De indruk zou kunnen bestaan dat u zich tot mij richt. Ik ben uitvoerder van de wil van de Kamer en de Kamer heeft besloten het debat te voeren.

De heer Van Gerven (SP):

Allereerst vind ik dat de afgevaardigde van de VVD de Kamer ernstig tekortdoet. De fracties die wel aanwezig zijn om het debat te voeren, vertegenwoordigen een behoorlijke meerderheid van de Kamer. Daarnaast betoogt de heer Mulder dat het debat overbodig is. Hoe durft hij? 94% van de huisartsen heeft signalen dat mensen afzien van zorg vanwege het eigen risico. Het debat is dus niet overbodig, maar veel te laat.

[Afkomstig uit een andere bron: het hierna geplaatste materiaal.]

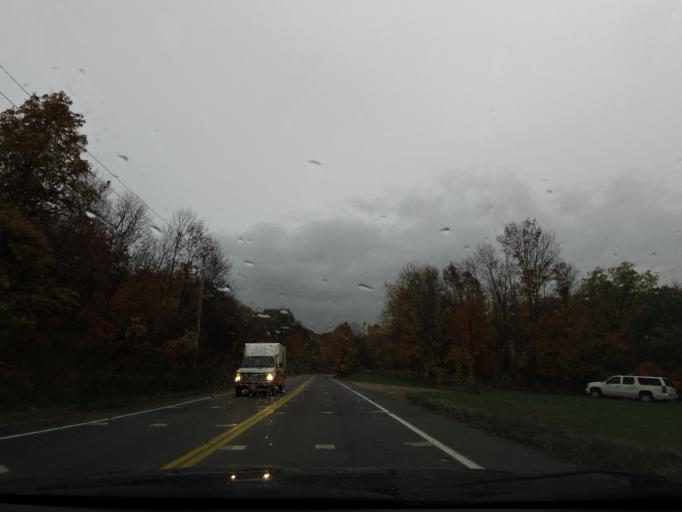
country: CA
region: Ontario
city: Burlington
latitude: 43.4259
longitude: -79.8345
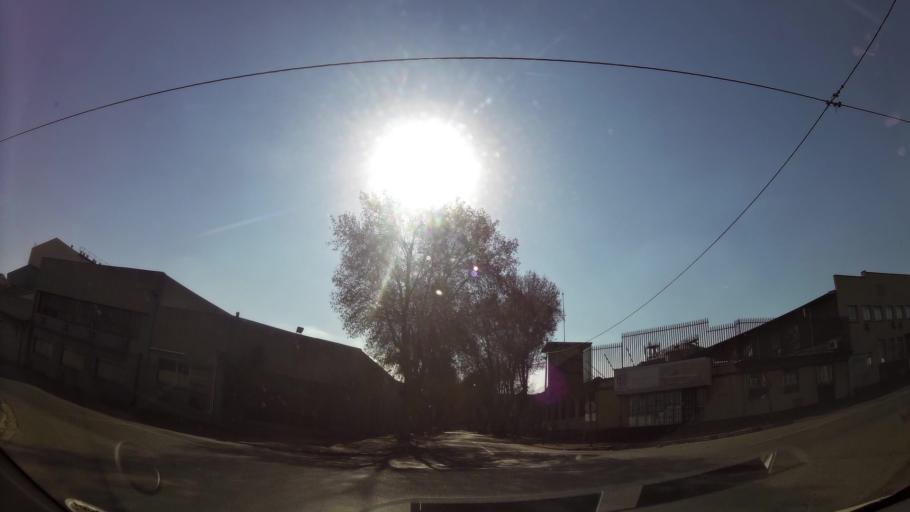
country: ZA
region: Gauteng
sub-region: City of Johannesburg Metropolitan Municipality
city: Johannesburg
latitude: -26.1993
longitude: 27.9765
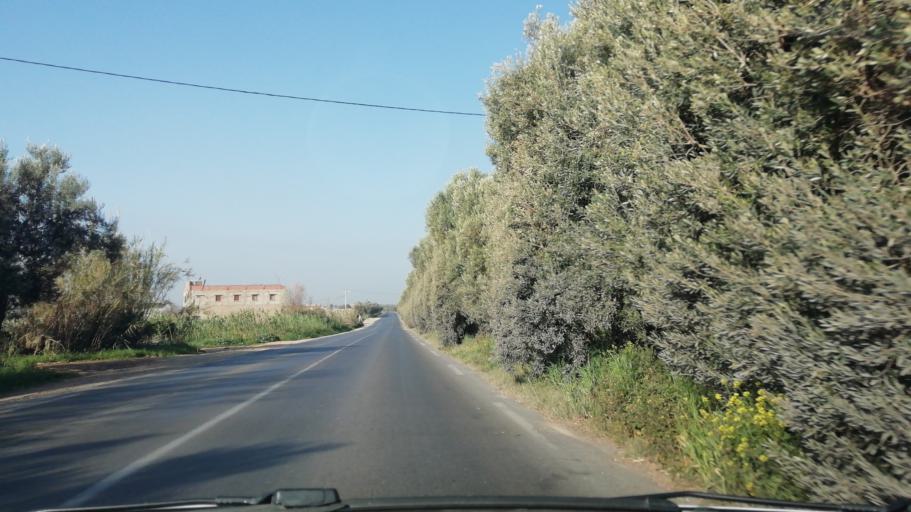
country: DZ
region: Mostaganem
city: Mostaganem
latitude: 35.7534
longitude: 0.1903
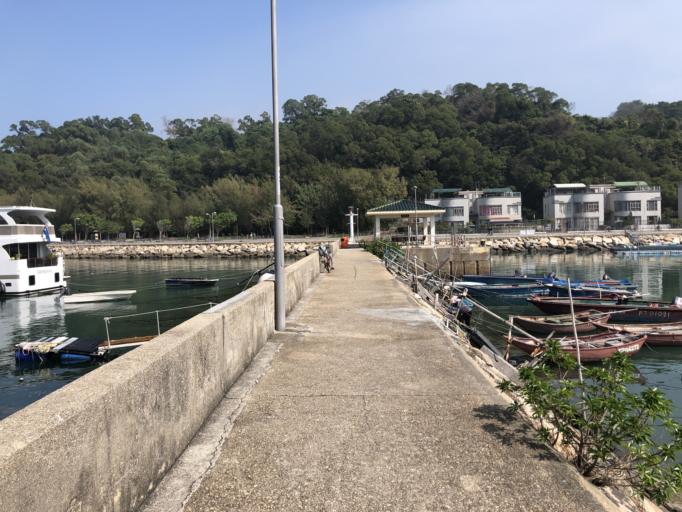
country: HK
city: Yung Shue Wan
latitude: 22.2013
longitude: 114.0203
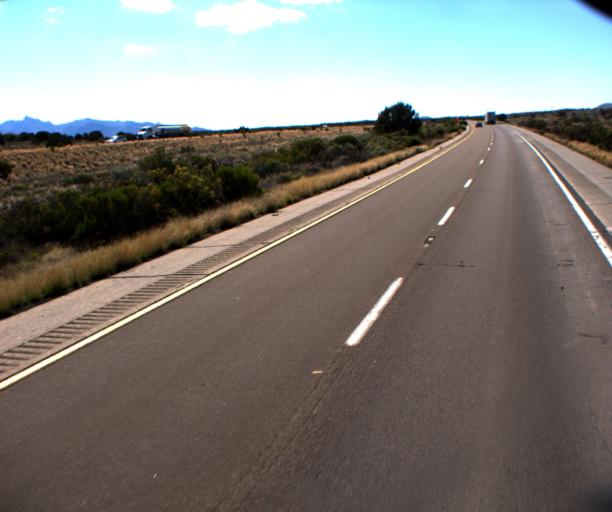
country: US
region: Arizona
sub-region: Mohave County
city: New Kingman-Butler
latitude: 35.1422
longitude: -113.6772
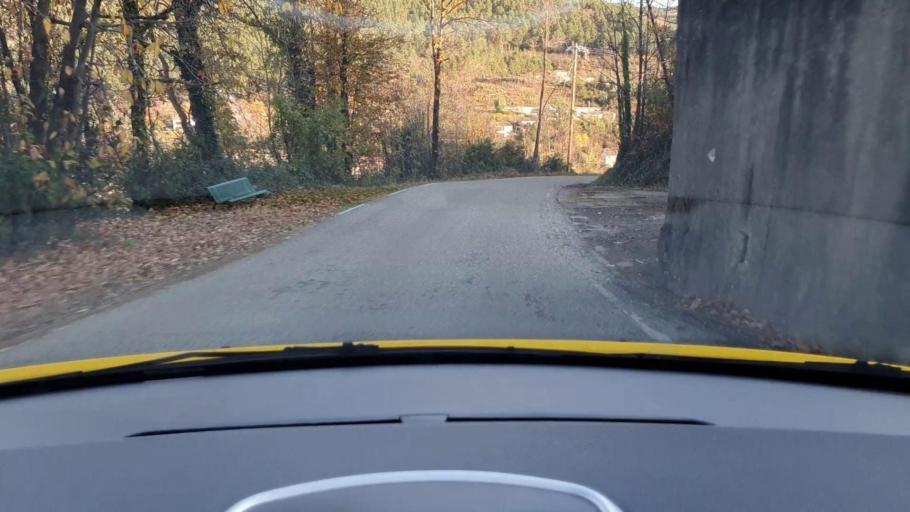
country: FR
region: Languedoc-Roussillon
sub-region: Departement du Gard
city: Branoux-les-Taillades
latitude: 44.2292
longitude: 4.0019
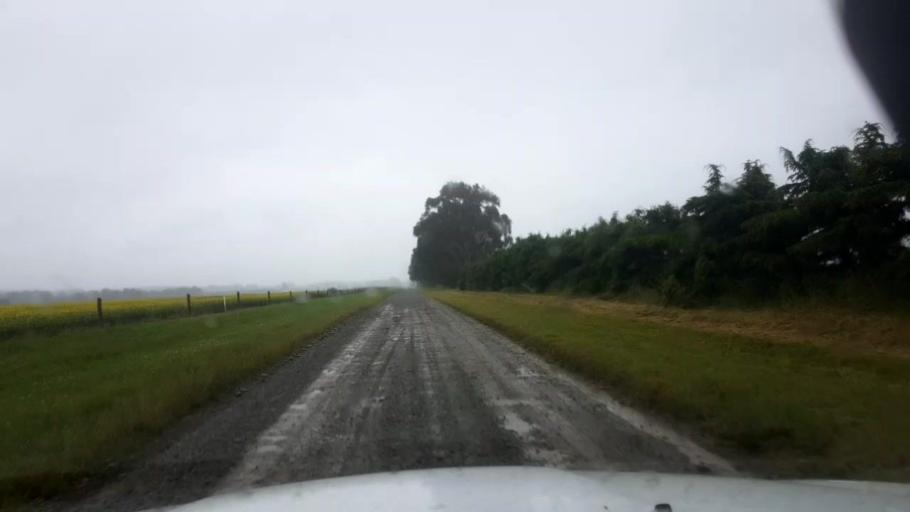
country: NZ
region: Canterbury
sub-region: Timaru District
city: Pleasant Point
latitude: -44.2882
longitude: 171.2119
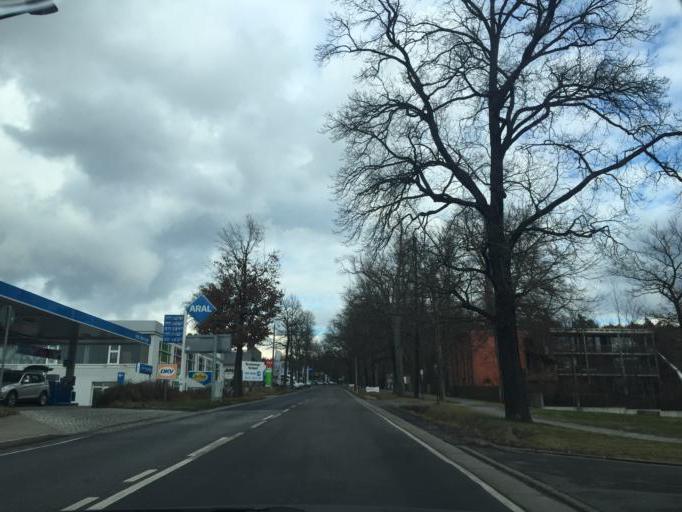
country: DE
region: Saxony
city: Albertstadt
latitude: 51.0703
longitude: 13.7886
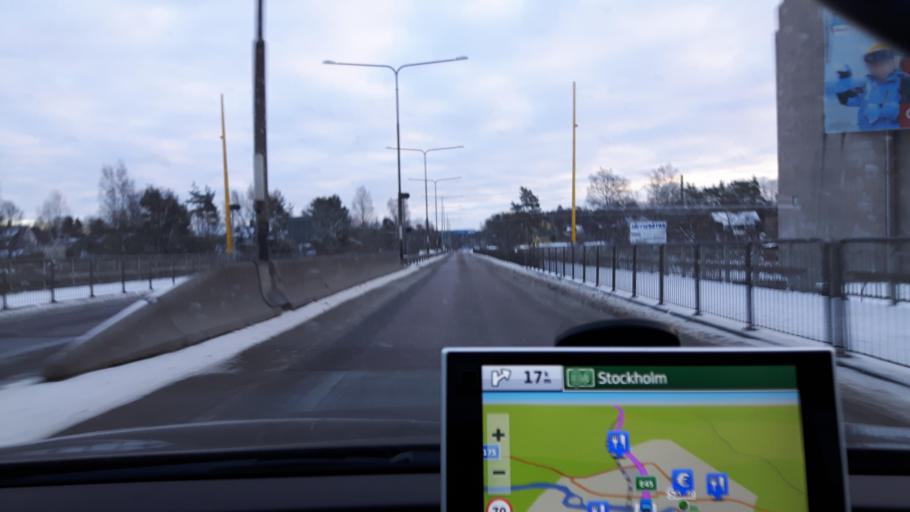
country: SE
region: Vaermland
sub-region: Saffle Kommun
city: Saeffle
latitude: 59.1362
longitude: 12.9235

De heer Anne Mulder (VVD):

Ik wil twee dingen zeggen over het schofferen van de Kamer. We kennen in de Kamer het fenomeen "dertigledendebat". Het is niet zo dat een debat alleen gevoerd wordt als een meerderheid dat wil, maar ook als dertig leden het willen. We hebben meer dan 30 dertigledendebatten op de lijst staan. We kunnen de Hofvijver ermee dempen, zo veel debatten vragen we aan. Laten we dan de debatten kiezen die er echt toe doen.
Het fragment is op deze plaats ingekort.